**WORK ITEM:** Using the entries that follow, write out the line containing "MAXTEMP, 86.562: 42.23 -> 43", the line containing "HUMIDITY, 87.5: 0.2734 -> 0.29", and every line between them, exactly and nothing else.

**THE RECORDS:**
- Opening Delimiter -
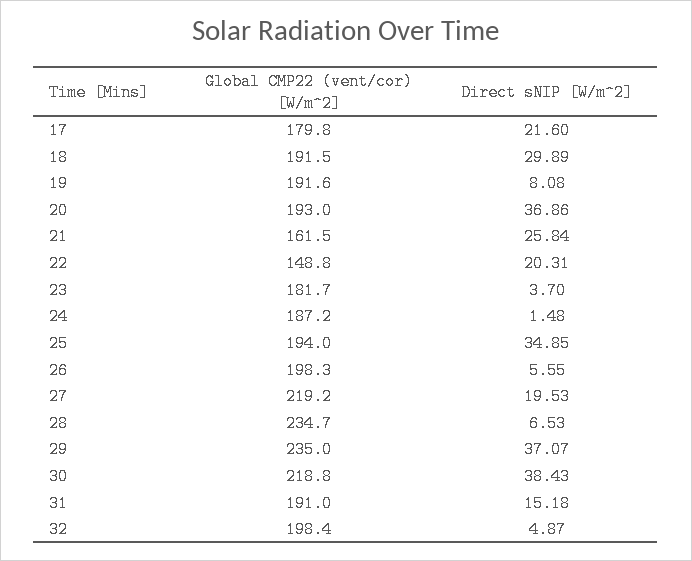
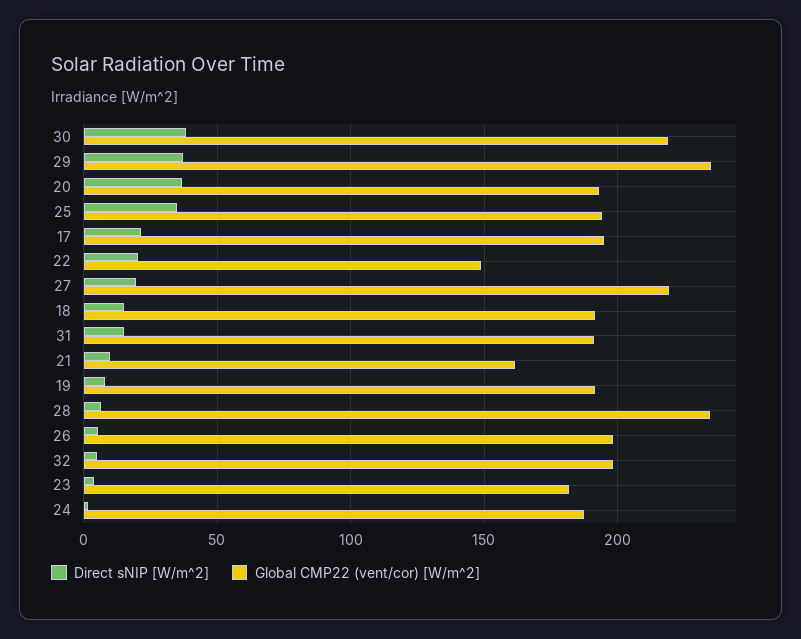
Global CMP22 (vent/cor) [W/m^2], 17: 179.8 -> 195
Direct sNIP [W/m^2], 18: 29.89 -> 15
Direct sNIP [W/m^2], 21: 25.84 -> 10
- Closing Delimiter -
- Opening Delimiter -
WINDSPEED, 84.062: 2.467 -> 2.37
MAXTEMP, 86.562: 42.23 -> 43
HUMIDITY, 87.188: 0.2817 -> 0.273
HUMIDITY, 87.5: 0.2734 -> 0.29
- Closing Delimiter -
**ANSWER FOR THE TASK:**
MAXTEMP, 86.562: 42.23 -> 43
HUMIDITY, 87.188: 0.2817 -> 0.273
HUMIDITY, 87.5: 0.2734 -> 0.29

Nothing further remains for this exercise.